Completely normal activity. Nothing to see here.

It shouldn't come as a surprise...

...that I am one of those people. 

People sometimes ask why did I choose climbing.

The answer is: I didn't, IT chose ME. 

(Stupid fucking activity.)

I've been dedicated to climbing for over 20 years, and from the start, after having sampled and spurned many sports and activities, it just seemed right to me (somewhat incongruously with my athletic background of, errr, painting toy soldiers). I've seen it through thick and thin, highs and lows, illness and injury and injury and injury, I've battled a fair amount of feeling physical and mental unsuitable for it because it's still just seemed right. And I've always been inspired, always been determined, almost always loved it (and when I haven't it's due to inhibitions getting in the way). 

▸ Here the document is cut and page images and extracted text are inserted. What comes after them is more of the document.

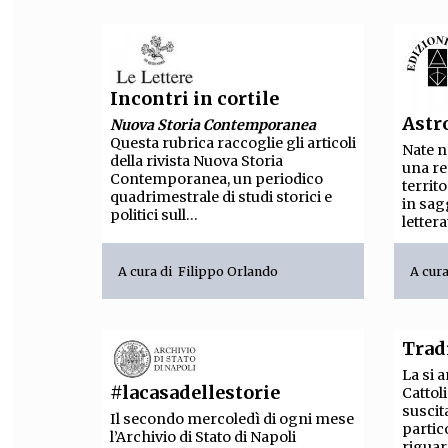
Incontri in cortile
Astr
Nuova Storia Contemporanea
Questa rubrica raccoglie gli articoli
Nate n
della rivista Nuova Storia
una re
Contemporanea, un periodico
territ
quadrimestrale di studi storici e
in sagg
politici sull...
lettera
A cura di
Filippo Orlando
A cur
Trad
La si a
#lacasadellestorie
Cattol
suscit
Il secondo mercoledì di ogni mese
partic
l’Archivio di Stato di Napoli
riguar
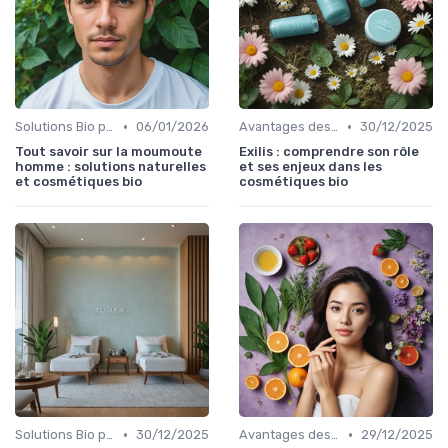
•
•
Solutions Bio pour Problèmes de Peau
06/01/2026
Avantages des Cosmétiques Bio
30/12/2025
Tout savoir sur la moumoute
Exilis : comprendre son rôle
homme : solutions naturelles
et ses enjeux dans les
et cosmétiques bio
cosmétiques bio
•
•
Solutions Bio pour Problèmes de Peau
30/12/2025
Avantages des Cosmétiques Bio
29/12/2025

I've also had my own tastes and my own drives which are often an incongruous melting pot by climbing's already oddball standards. Most of those examples above and more (well apart from the Latticewanking, fuck that) have drawn me in, with a pretty personal and sometimes peculiar focus.

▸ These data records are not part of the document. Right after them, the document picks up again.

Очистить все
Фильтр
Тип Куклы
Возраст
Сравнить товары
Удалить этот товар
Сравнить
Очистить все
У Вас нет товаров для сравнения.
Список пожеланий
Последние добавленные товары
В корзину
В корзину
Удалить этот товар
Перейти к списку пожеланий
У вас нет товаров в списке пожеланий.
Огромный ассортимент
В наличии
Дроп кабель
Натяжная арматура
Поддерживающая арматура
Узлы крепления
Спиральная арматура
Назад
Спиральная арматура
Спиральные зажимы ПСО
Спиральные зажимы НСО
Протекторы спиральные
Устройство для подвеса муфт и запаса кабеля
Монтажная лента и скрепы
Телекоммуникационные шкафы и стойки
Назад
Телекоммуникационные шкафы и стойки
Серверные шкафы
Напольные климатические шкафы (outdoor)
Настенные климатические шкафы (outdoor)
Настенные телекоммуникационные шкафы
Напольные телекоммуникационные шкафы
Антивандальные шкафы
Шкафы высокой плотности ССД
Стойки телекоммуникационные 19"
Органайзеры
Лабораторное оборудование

So no surprises. I am neurodivergent, and that is intrinsically linked to climbing choosing me, me being swallowed alive by it, and being digested to be at one with that activity. "High-functioning (-ish!!) aspergyers" (as it was described back then) personality with a tendency to depression and anxiety (I've done a lot of work in the past on the social/emotional/relational issues that are common and were very prevalent in my youth - I know, imagine what a knobhead I was back then. Still a work in progress of course). 

That's me. It's not something I want to write about, nor broadcast publicly. With a bit of a, ummm, particular personality already, I can already be a bit of a target, and I don't want to me more of one. But equally I don't want to be hidden away when being open about these things could be beneficial to me, and even to people around me. In recent years - more specifically this year - the depression and anxiety and other old issues that have been snapping at my heels have caught me up as injury and age and personal issues have slowed me down, and.....they kinda nip hard. And whilst I'm tackling that myself, I'm also needing help and support, so I've had to take the risk, make myself vulnerable and open up. 

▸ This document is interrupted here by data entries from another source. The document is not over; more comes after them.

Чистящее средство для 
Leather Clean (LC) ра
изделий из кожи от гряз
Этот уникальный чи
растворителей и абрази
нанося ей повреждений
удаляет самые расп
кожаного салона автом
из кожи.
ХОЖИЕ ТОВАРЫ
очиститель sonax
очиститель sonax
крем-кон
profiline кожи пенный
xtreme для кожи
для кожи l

I'm writing this because I want to clear it up. And for any people who are wondering "Yeah right why is that belligerent sod Chief Inspector Twat Of The Ethics Police, amateur chossaneer and relentless contrarian coming across as such a needy, fragile fanny these days??" - now you know. Because it's all part of that same personality, all sides of the same coin (and indeed the Chief Twat is all part of the coin of being passionate about climbing). Loving grovelling up silty chimneys on Red Wall // being out looking at the most beautiful scenery with an empty heart because I don't understand what it all means - it's all part of it; Walking 2 hours with 2 pads and 2 gammy legs to do the best hand crack boulder problem in the UK // pacing around my living room at 8am in the morning because I'm frantic about indecision on going to Ratho in a team of 3 - it's all part of it.  And this bewildering and challenging melting pot of personality traits is something I perceive as fairly common, whether people need to admit it or not. I've had to...and hope it works out.